Vale anche per Brizzi? Il quale, a tre anni dal mediocre “Indovina chi viene a Natale?”, mentre spopola in libreria il suo romanzo “Ho sposato una vegana” destinato a finire sul grande schermo, torna al cinema con un film impegnativo e meditato, benché il più breve dei suoi: appena 90 pagine di sceneggiatura. Le prime scene sono promettenti, nel senso che la commedia, asprigna e non farsesca, trova finalmente uno stile più compiuto, ruvido, come se il regista di “Notte prima degli esami”, finalmente cresciutello e libero dalla sindrome di Peter Pan (fino a pochi anni fa si faceva ritrarre con un cartone di Spider-Man accanto e diceva “pomiciare”), avesse deciso di mettersi in gioco. Osservando gli altri per arrivare a se stesso. Per questo è probabile che “Forever Young” piacerà, al pari di “Perfetti sconosciuti” di Paolo Genovese, già campione di incassi: entrambi colgono una sindrome diffusa, da un lato il terrore di invecchiare e dall’altro l’uso smodato del cellulare; entrambi vogliono far sorridere parlando, in chiave universale, dei nostri difetti, delle nostre paure.
Anticipa Brizzi: «Ci avete fato caso? Ormai vedo persone, tra i 30 e i 70 anni, che fanno tutte le stesse cose, vanno alle stesse feste, nessuno vuole andare in pensione, ritirarsi, lasciare spazio agli altri.
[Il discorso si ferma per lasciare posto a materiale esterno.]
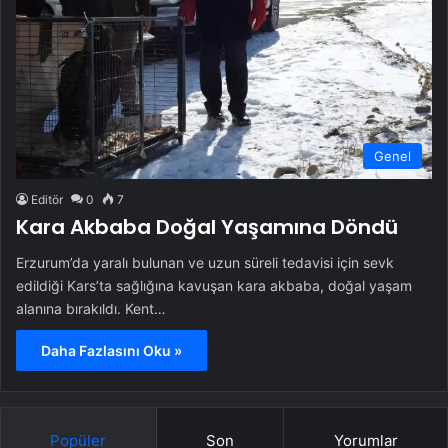
Genel
Editör
0
7
Kara Akbaba Doğal Yaşamına Döndü
Erzurum’da yaralı bulunan ve uzun süreli tedavisi için sevk
edildiği Kars’ta sağlığına kavuşan kara akbaba, doğal yaşam
alanına bırakıldı. Kent…
Daha Fazlasını Oku »
Popüler
Son
Yorumlar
Si comincia già a 30 anni, indossando le magliette dei supereroi o facendosi qualche ritocchino da un chirurgo». Non a caso una delle battute che echeggiano nel film dice: «Il problema è che si sono estinti i nonni». Non in senso letterale, ovviamente. Continua Brizzi: «Tentiamo tutti, fino alla fine, di fare i giovani. Non ci sono più le zie e nemmeno i nonni, appunto: anzi i nonni oggi vanno a rimorchiare. Mia nonna faceva le marmellate in casa e aveva l’età della Ferilli oggi, che nel mio film rimorchia eccome».
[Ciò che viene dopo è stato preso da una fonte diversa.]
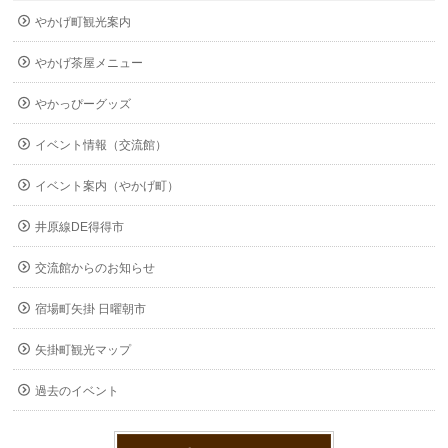
やかげ町観光案内
やかげ茶屋メニュー
やかっぴーグッズ
イベント情報（交流館）
イベント案内（やかげ町）
井原線DE得得市
交流館からのお知らせ
宿場町矢掛 日曜朝市
矢掛町観光マップ
過去のイベント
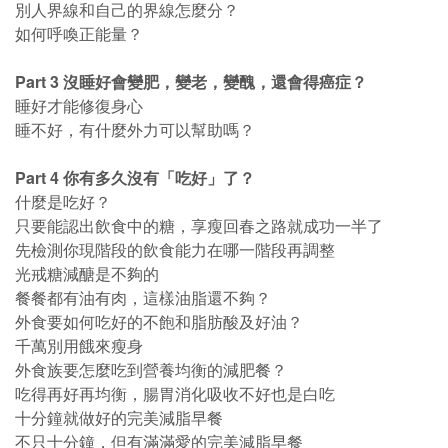
別人界線和自己的界線怎麼分？
如何呼喚正能量？
Part 3 沒睡好會變肥，變老，變醜，還會得癌症？
睡好才能修復身心
睡不好，有什麼外力可以幫助嗎？
Part 4 你有多久沒有「吃好」了？
什麼是吃好？
只要能認出飲食中的糖，享瘦回春之路就成功一半了
先檢測你現階段的飲食能力在哪一階段再調整
光戒糖減醣是不夠的
餐餐都有油有肉，這樣油脂還不夠？
外食要如何吃好的不飽和脂肪酸及好油？
千萬別用餓來瘦身
外食族要怎麼吃到營養均衡的減肥餐？
吃得再好再均衡，腸胃消化吸收不好也是白吃
十分鐘就做好的完美減脂早餐
不只十分鐘，但有滿滿愛的完美減脂早餐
L’ambizione del regista? «Il ritratto di un’Italia odierna dove nessuno vuole andare in panchina, neanche i calciatori. Stiamo scivolando verso una deriva pericolosa, oltre che ridicola». Il catalogo è ovviamente vario, alla maniera di “Ex”, forse la commedia migliore di Brizzi. Per dire: Sabrina Ferilli è una sensuale “cougar” (il termine gergale viene dall’inglese, indica una matura donna-coguaro dalla seduttività predatoria) che nella notte va in cerca di ventenni da portarsi a letto; Lillo, al secolo Pasquale Petrolo, è un dj, mestiere giovane per eccellenza, che a 50 anni scopre di non essere più in sintonia col suo pubblico ma non vuole demordere; Teo Teocoli è un asciutto avvocato settantenne che si allena per una maratona di corsa come se dovesse fare le Olimpiadi, rischiando continuamente coccoloni e angariando il genero Stefano Fresi, con la metà dei suoi anni e il doppio dei suoi chili; infine Fabrizio Bentivoglio, un fascinoso cinquantenne che convive felicemente con una bella ventiduenne ma la tradisce con una coetanea, più in sintonia per gusti e passioni. «Insieme fanno cose “trasgressive” come le tagliatelle fatte in casa…» ha scherzato il regista in un’intervista.
I “forever young”, avrete capito, come una nuova categoria transgenerazionale e interclassista: facile da sfotticchiare nei riti e nelle manie, ci si augura anche in chiave autoironica. Riconferma l’interessato: «Proprio perché penso di far parte della categoria, mi sento autorizzato a prenderli in giro pesantemente. “Forever Young” sarà una commedia molto cattiva: la mia prima non romantica e senza lieto fine». Crediamogli.